Data Kementerian Pemberdayaan Perempuan dan Perlindungan Anak (Kemeneg PPPA) menyebutkan ada sekitar 36,62 persen anak perempuan menikah untuk pertama kali pada usia 15 tahun atau kurang. Kemudian, yang menikah di usia 16 tahun ada 39,92 persen dan 23,46 persen menikah di usia 17 tahun. Data ini menunjukkan tingginya tingkat pernikahan usia dini untuk perempuan di Indonesia. Dampak buruk pernikahan usia muda, bagi perempuan khususnya, adalah kehilangan kesempatan pendidikan.
Pemerintah melalui Komisi Penyiaran Indonesia (KPI) meminta lembaga penyiaran dan rumah-rumah produksi dapat menyesuaikan konten siaran yang dibuat agar mendukung anak-anak Indonesia tumbuh dan berkembang dengan baik, sebagai upaya menghadirkan generasi muda bangsa yang unggul dan berkualitas.
KOMPAS/SEKAR GANDHAWANGI
Seorang pedagang makanan menonton sinetron yang disiarkan di televisi, Senin (15/3/2021) di Jakarta. Sinetron jadi salah satu hiburan warga yang mudah diakses dan gratis.
Merampas hak publik
Program hiburan di sejumlah stasiun televisi memiliki kencenderungan mengabaikan hak masyarakat untuk mendapatkan informasi lokal, tayangan cuaca serta tayangan yang lebih mendidik. Salah satu contohnya adalah ketika salah satu stasiun televisi menyiarkan acara pernikahan pasangan selebriti yang ditayangkan dengan durasi hingga 3,5 jam untuk mengejar angka rating atau angka kepemirsaan televisi.

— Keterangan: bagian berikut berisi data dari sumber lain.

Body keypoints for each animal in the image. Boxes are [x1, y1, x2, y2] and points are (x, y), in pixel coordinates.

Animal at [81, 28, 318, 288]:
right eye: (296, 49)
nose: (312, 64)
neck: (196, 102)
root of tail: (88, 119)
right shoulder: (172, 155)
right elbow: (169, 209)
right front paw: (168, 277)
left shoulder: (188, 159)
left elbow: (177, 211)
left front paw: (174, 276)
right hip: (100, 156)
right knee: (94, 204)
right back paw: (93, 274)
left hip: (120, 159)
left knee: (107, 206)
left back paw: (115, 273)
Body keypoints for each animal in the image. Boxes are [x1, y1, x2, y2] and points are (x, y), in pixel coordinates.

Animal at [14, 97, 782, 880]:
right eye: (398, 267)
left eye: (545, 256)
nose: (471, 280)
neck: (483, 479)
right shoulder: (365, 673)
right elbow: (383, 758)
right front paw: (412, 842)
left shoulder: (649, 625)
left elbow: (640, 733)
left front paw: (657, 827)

Data rating yang disajikan lembaga pemeringkat hanya menunjukkan kecenderungan kepemirsaan televisi di sejumlah kota besar saja, sehingga tidak mewakili profil kepemirsaan masyarakat di kota-kota lain di seluruh Indonesia. Namun, siaran langsung pernikahan selebritis tersebut menggunakan jaringan televisi di seluruh Indonesia yang jangkauan frekuensinya mencapai pelosok daerah.
Hal itu bertentangan dengan Peraturan Komisi Penyiaran Indonesia Nomor 01/P/KPI/03/2012 tentang Pedoman Perilaku Penyiaran, bahwa hak privasi atas kehidupan pribadi yang tidak sepatutnya disiarkan. Adapun kehidupan pribadi yang dimaksud antara lain, perkawinan, perceraian, perselingkuhan, konflik keluarga, konflik pribadi, keyakinan beragama, rahasia pribadi, dan hubungan asmara.

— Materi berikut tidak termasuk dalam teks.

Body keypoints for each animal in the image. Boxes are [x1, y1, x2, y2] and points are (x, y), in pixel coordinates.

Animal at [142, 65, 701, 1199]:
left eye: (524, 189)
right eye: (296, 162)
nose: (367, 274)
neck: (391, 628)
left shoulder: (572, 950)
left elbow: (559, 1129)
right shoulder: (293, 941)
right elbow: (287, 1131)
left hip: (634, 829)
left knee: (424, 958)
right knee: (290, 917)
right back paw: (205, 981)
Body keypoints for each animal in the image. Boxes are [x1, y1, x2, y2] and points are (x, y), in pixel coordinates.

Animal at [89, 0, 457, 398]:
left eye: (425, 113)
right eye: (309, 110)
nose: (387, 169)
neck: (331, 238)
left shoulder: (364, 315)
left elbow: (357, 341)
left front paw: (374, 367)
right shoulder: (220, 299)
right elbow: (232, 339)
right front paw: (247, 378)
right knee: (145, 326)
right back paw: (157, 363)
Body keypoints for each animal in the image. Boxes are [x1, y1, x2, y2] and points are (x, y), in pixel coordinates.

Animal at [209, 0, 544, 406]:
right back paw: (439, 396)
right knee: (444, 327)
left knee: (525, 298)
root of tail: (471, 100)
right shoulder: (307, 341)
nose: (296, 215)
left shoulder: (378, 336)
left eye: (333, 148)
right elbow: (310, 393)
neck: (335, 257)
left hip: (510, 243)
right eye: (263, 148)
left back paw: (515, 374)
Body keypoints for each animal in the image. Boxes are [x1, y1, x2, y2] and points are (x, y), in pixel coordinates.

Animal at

Dalam Pasal 1 Ayat 24 Pedoman Perilaku Penyiaran dan Standar Program Penyiaran (P3SPS) menyebutkan bahwa kehidupan pribadi tidak berkaitan dengan kepentingan publik. Pasal 11 Ayat 2 juga menyebutkan, penyiaran wajib menjaga independensi dan netralitas isi siaran dalam setiap program siaran.